What is Category Bias?
QuantWealth’s archaeological count-based exclusivity wealth measure is affected by how researchers categorize their count data. The same cemetery may be recorded differently by different researchers. One researcher might use broader categories for some types (e.g. “ceramics”), but then have more detailed categories for flints or beads, and another researcher might separate “ceramics” (or any other group) into finer categories like “c_bowl”, “c_jug”, “c_pot”. This subjective categorization can often produce different Gini coefficients. The Category Bias simulation explores how sensitive your results are to these categorization choices.
Consider these two ways of recording the same 10 graves:
Broad groupings: “ceramics”, “stone_tools”, “ornaments”
Fine types: “c_bowl”, “c_jug”, “s_axe”, “s_scraper”, “glass_beads”, “shell_pendant”, “copper_ring”
| Grave_ID | ceramics | stone_tools | ornaments | TOT | Prestige+1 |
|---|---|---|---|---|---|
| G1 | 2 | 1 | 0 | 2 | 4.83 |
| G2 | 0 | 1 | 0 | 1 | 2.83 |
| G3 | 1 | 0 | 1 | 2 | 5.67 |
| G4 | 3 | 2 | 5 | 3 | 7.50 |
| G5 | 0 | 1 | 0 | 1 | 2.83 |
| G6 | 1 | 0 | 0 | 1 | 3.00 |
| G7 | 0 | 0 | 0 | 0 | 1.00 |
| G8 | 2 | 1 | 3 | 3 | 7.50 |
| G9 | 1 | 0 | 0 | 1 | 3.00 |
| G10 | 0 | 1 | 0 | 1 | 2.83 |
Prestige values:
Gini (Prestige+1) = 0.302
| Grave_ID | c_bowl | c_jug | s_axe | s_scraper | glass_beads | shell_pendant | copper_ring | TOT | Prestige+1 |
|---|---|---|---|---|---|---|---|---|---|
| G1 | 1 | 1 | 1 | 0 | 0 | 0 | 0 | 3 | 11.60 |
| G2 | 0 | 0 | 0 | 1 | 0 | 0 | 0 | 1 | 5.33 |
| G3 | 0 | 1 | 0 | 0 | 1 | 0 | 0 | 2 | 9.27 |
| G4 | 2 | 1 | 1 | 1 | 3 | 1 | 1 | 7 | 33.60 |
| G5 | 0 | 0 | 1 | 0 | 0 | 0 | 0 | 1 | 4.00 |
| G6 | 1 | 0 | 0 | 0 | 0 | 0 | 0 | 1 | 5.00 |
| G7 | 0 | 0 | 0 | 0 | 0 | 0 | 0 | 0 | 1.00 |
| G8 | 1 | 1 | 0 | 1 | 2 | 1 | 0 | 5 | 23.60 |
| G9 | 0 | 1 | 0 | 0 | 0 | 0 | 0 | 1 | 4.60 |
| G10 | 0 | 0 | 1 | 0 | 0 | 0 | 0 | 1 | 4.00 |
Prestige values:
Gini (Prestige+1) = 0.526
⚠️ Key Observation: The same underlying data produces very different Gini coefficients:
With finer categories, rich graves (G4, G8) now have many more distinct types, amplifying measured inequality.
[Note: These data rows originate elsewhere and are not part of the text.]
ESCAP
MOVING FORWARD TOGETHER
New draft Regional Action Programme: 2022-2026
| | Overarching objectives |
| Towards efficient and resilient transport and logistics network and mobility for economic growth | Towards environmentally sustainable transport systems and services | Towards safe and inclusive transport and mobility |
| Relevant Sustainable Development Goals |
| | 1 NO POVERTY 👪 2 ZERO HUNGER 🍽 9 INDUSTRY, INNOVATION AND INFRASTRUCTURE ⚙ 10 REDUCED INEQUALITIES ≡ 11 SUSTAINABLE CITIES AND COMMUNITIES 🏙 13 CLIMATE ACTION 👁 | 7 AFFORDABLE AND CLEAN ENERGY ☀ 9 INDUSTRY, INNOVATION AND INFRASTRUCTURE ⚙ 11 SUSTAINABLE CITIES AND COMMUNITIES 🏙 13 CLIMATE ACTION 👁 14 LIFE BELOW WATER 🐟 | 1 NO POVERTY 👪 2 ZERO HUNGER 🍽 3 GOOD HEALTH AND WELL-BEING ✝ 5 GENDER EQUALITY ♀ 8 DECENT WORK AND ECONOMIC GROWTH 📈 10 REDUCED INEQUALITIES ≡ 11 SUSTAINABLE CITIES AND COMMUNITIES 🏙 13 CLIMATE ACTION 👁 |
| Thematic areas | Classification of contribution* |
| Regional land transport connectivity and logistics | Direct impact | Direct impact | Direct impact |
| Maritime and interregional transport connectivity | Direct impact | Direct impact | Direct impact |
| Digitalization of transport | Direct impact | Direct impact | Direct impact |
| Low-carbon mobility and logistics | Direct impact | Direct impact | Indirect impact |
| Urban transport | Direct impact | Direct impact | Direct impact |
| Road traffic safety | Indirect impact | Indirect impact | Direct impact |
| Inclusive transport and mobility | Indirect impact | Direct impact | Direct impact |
The split version (blue) shows a more bowed curve, indicating higher inequality. The lumped version (orange) is closer to the equality line.
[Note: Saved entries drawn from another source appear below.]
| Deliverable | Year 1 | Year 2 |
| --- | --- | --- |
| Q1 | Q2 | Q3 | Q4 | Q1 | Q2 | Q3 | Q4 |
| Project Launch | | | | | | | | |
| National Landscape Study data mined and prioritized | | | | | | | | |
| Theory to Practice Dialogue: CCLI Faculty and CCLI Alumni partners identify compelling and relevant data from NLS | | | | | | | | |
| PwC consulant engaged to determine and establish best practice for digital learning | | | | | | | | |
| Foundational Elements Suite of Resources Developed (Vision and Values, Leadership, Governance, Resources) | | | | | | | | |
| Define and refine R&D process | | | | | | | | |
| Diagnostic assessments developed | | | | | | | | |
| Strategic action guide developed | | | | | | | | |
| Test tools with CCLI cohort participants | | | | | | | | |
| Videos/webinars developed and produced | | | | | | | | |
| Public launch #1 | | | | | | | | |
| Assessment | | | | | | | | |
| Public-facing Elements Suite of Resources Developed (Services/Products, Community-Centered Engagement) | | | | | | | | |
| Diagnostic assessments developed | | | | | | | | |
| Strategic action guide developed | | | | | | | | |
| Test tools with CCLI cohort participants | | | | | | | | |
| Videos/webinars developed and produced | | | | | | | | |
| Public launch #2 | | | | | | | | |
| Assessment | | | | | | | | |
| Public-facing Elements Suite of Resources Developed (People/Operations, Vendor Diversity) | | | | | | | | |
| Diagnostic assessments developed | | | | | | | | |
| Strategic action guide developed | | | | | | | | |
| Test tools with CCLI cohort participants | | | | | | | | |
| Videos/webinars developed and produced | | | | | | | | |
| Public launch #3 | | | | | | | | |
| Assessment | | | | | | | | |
The simulation runs 100 iterations. Each iteration:
This produces 100 split-Ginis and 100 lump-Ginis, showing the range of possible outcomes.
The number of times each column can split is limited by rules applied in priority order:
Columns sharing a prefix before underscore (e.g., “c_bowl”, “c_jug”, “c_pot”) form a group. The split limit is reduced by the group size.
Example: 5 columns with “c_” prefix → base limit (5) − 5 = 0 additional splits
Tip: Add consistent prefixes to your column names (e.g., “c_” for ceramics, “s_” for stone, “cu_” for copper) to control splitting behavior.
Columns containing: bead, ornament,
pearl, perle, pendant,
pebble, sherd, shell,
arrowhead
These items often have high counts but shouldn’t split excessively.
Their split limit uses asinh(median) — a function that
grows slowly for large numbers.
Example: Column with median count of 20 → asinh(20) ≈ 3.7 max splits
If no prefix or special pattern matches, the algorithm looks for shared substrings of 5+ characters.
Example: “limestone_beads” and “limestone_ornament” share “limestone” → grouped together
Count-based limit: Regardless of the above rules, a column cannot split into more sub-categories than its median count. If graves typically have 2 stone axes, splitting into 5 types makes no sense.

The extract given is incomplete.